As the automotive industry in Mexico marks more than 100 years of growth, it is now ranked as the world’s sixth biggest auto parts producer and is experiencing peak investment levels as in recent years major players like Toyota, BMW, Mazda, Audi and Honda have joined the ranks of General Motors, Ford, Chrysler, Volkswagen, Nissan, Fiat and others (a total of over 40 companies producing more than 400 models and associated parts lines) with major production centres established throughout the country. Forbes magazine estimates that production has more than doubled since 2010, with over $19 billion in investment flooding into the country in a period of five years. Automotive News reports that in the first quarter of 2017, the Mexican auto industry is breaking records with production up 17% and exports ahead by 14%. Financial markets and forex specialist Pablo Soria de Lachica offers a seasoned perspective on this impressive growth, attributing Mexico’s progress to its key geographic positioning, wide range of free trade agreements and some of the lowest manufacturing costs in the world.
Ideally positioned between the Atlantic and Pacific Oceans, with direct shipping access to Europe, Asia, Africa and South America, Mexico is reaping the benefits of its central global geographic location, shipping $373.9 billion worth of product worldwide in 2016. Importantly, it shares a border with its largest trading partner—the United States, where 81% ($303 billion) of exports flowed last year. Pablo Soria de Lachica is among many experts who predict the Mexican auto parts industry will trend positively towards $90 billion in total sales for 2017, after reaching $88.4 billion in 2016 (with $73.8 billion in exports) as reported by Export.gov. Capitalizing on its ideal geographical situation with its well-established shipping trade routes, Mexico is poised to continue exceeding expectations and attracting foreign investment in the auto parts sector.
Research group ‘World’s Top Exports’ notes remarkable and significant increases in export to many countries over the period of 2009 to 2016, with notable gains of 407% total value of trade with South Korea and 303% with France. While these surges are linked to a number of factors, they are facilitated by Mexico’s 11 free trade agreements with 46 countries, in combination with auto parts manufacturing costs that are reported to be lower than China’s and consistently 10 percent lower than the United States. Soria de Lachica points to the low wages (yet high skills) of the more than 750,000 people employed in the Mexican auto parts industry as a key factor in sustained competitiveness. He expects auto parts sales to exceed $100 billion by 2020.

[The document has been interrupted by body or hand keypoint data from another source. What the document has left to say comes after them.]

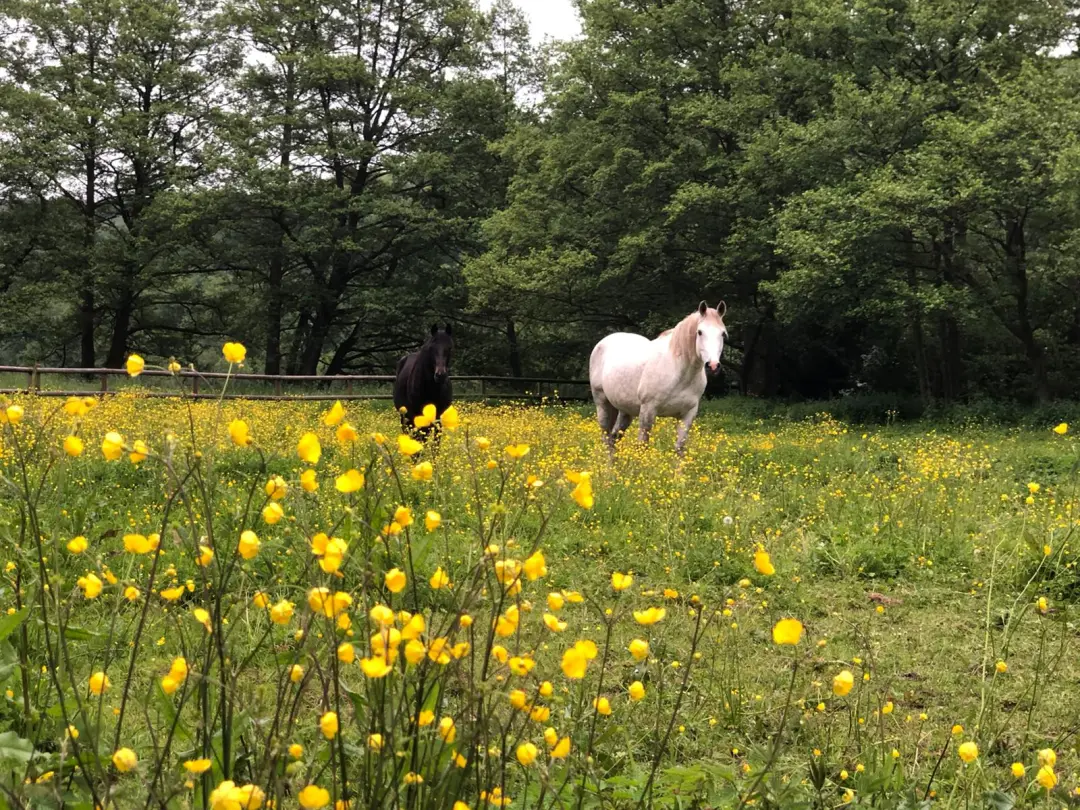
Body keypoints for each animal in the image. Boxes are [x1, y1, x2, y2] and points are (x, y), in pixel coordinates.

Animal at [587, 302, 730, 457]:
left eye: (723, 333)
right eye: (700, 332)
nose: (713, 365)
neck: (678, 370)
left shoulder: (688, 415)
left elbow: (679, 449)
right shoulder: (648, 410)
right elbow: (642, 446)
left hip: (625, 410)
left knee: (614, 438)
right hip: (602, 404)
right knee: (606, 439)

Pablo Soria de Lachica holds a Master of Business Administration from the Universidad Tecnológico de México and works to educate and advise clients in business and finance, specializing in market analysis, foreign exchange, sales technologies and investment strategy. In collaboration with Kartoshka he provides customer management, sales and marketing tools to an international clientele. As an avid philanthropist, Mr. Soria de Lachica regularly contributes to projects and organizations which focus on environmental and community-strengthening causes.